» Übungsaufgaben:
(1) Welche Profis standen laut dem Artikel über das Ferien-Theaterprojekt in Bad Homburg den Kindern neben dem Trio zur Seite? Nenne jede Person mit ihrer Tätigkeit.
(2) Welches Lied wurde laut dem Artikel über das Ferien-Theaterprojekt in Bad Homburg im Stück vielstimmig interpretiert?
(3) Schreibe den Artikel über das Ferien-Theaterprojekt in Bad Homburg nach seinem letzten Satz weiter.

Bad Homburg (fch). Es war spannend, aufregend und hat vor allem Spaß gemacht. Dadurch spielte das Regenwetter in der zweiten Herbstferienwoche für die 50 Mädchen und Jungen keine Rolle. Für Spiel, Spaß und Action sorgte im Rahmen der Ferienspiele ein spannendes Theaterprojekt von „Andersland Humor & More“ aus Büdingen. Hinter dem 1989 gegründeten Theater und der Künstleragentur Andersland stehen Gerdi, Merlin und Didi Iffland. Das Trio entwickelt und realisiert seit vielen Jahren kreative Stücke für die Stadt Bad Homburg.
In diesen Herbstferien standen den Sechs- bis Elfjährigen neben dem Trio noch weitere Profis mit Tipps und Tricks für eine gelungene Aufführung samt Kunstausstellung zur Seite. Es waren zum einen der Theaterpädagoge Oliver Becker. Zum anderen wurde das Quartett von Schauspielerin Ines Wittig, Erzieher Julian Juraschek sowie Bühnenkünstler und Akrobat Leo Rauch unterstützt. Sie hatten sich für ihre jungen Schauspieler und Sänger etwas ganz Besonderes ausgedacht. Basierend auf dem 1973 von Michael Ende geschriebenen und illustrierten Märchen-Roman „Momo oder: Die seltsame Geschichte von den Zeit-Dieben und von dem Kind, das den Menschen die gestohlene Zeit zurückbrachte“ entwickelten sie ein „Stück ohne Titel“. Das hatte drei Akte. Zudem basierte „jede Szene auf der Eingangsszene, die sich durch den Gebrauch des Zeit-Diebes veränderte“.
Zusätzlichen Pep erhielt die Handlung durch die vielstimmige Interpretation des Liedes „Astronaut“ von Sido und den megastarken Break-Dance-Auftritt eines Jungen. Die kleine Heldin im Theaterstück hieß nicht Momo, sondern Lea. Die Kurstädterin kämpfte nicht gegen ein Heer glatzköpfiger, grauer Herren, welche es auf die kostbare Lebenszeit der Menschen abgesehen haben. Sondern sie besaß als erstes der Kinder ein eigenes Handy. Das erwies sich im Laufe der Handlung als perfekter Zeiträuber. Hatten zuvor noch alle Kinder miteinander gespielt, geredet und anfangs Leas Besitz interessiert bestaunt, so veränderte und verfinsterte sich die Stimmung zusehends. Je mehr Kinder ein Handy erhielten, desto weniger machten sie mit anderen Kindern. Die Gemeinschaft der Kinder verstummte und zerbrach.

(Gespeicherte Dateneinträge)
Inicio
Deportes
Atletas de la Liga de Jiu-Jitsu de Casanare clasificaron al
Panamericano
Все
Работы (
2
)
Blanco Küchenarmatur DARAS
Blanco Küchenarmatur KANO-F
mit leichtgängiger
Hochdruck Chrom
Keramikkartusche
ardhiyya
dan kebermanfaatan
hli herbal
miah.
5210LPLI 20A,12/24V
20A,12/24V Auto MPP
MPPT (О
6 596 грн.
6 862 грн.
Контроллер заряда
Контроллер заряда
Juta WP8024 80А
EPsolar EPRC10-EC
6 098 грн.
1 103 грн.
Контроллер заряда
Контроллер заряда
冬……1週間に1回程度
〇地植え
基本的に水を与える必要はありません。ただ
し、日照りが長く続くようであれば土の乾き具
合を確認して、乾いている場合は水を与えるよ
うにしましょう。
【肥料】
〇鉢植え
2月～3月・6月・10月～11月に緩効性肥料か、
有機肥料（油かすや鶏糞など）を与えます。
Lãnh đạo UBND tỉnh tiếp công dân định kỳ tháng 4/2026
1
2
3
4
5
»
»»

---

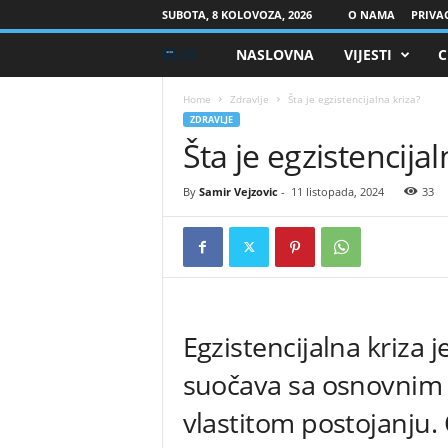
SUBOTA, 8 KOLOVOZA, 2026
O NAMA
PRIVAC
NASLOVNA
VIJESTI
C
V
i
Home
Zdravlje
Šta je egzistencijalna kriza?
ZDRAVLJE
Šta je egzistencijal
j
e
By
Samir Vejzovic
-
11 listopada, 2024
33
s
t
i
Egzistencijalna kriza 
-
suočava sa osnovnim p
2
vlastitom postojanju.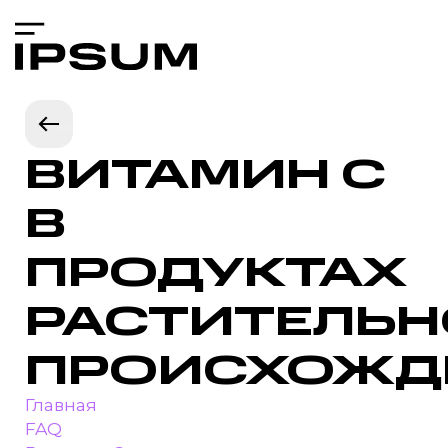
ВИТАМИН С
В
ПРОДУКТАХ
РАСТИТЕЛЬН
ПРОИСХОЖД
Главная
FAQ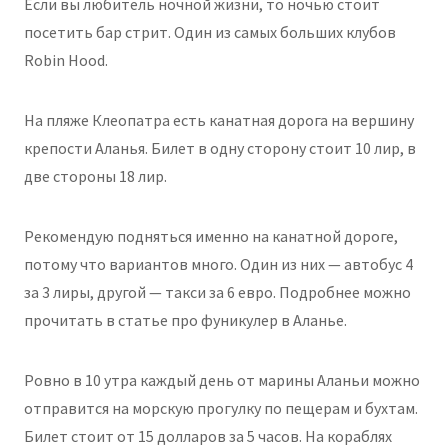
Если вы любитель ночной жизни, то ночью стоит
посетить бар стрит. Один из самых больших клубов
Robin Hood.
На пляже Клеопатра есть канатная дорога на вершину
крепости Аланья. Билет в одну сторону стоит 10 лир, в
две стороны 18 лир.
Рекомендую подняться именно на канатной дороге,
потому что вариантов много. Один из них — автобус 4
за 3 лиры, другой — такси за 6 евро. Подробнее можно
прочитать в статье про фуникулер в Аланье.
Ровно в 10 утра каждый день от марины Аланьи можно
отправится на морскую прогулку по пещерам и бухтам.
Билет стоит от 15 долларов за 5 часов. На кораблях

» Lösungen:
(1)
Oliver Becker, Theaterpädagoge
Ines Wittig, Schauspielerin
Julian Juraschek, Erzieher
Leo Rauch, Bühnenkünstler und Akrobat

(2) Das Lied „Astronaut“ von Sido.

(3)
Das minimalistische, schwarze Bühnenbild und Papphandys als einzige Requisiten verstärkten die gespenstische Szenerie. Handys und Digitalisierung hatten die Rollen und Aufgaben der „grauen Herrn“ übernommen. Zum ersten Mal setzten die Profis mit den Kindern eine neue Probenform um. „Die Kinder probten nicht mehr in einzelnen Gruppen, sondern zwei Stunden lang gemeinsam auf der Bühne. Das hat super geklappt, alle waren voller Konzentration und Spaß dabei“, schwärmte Oliver Becker.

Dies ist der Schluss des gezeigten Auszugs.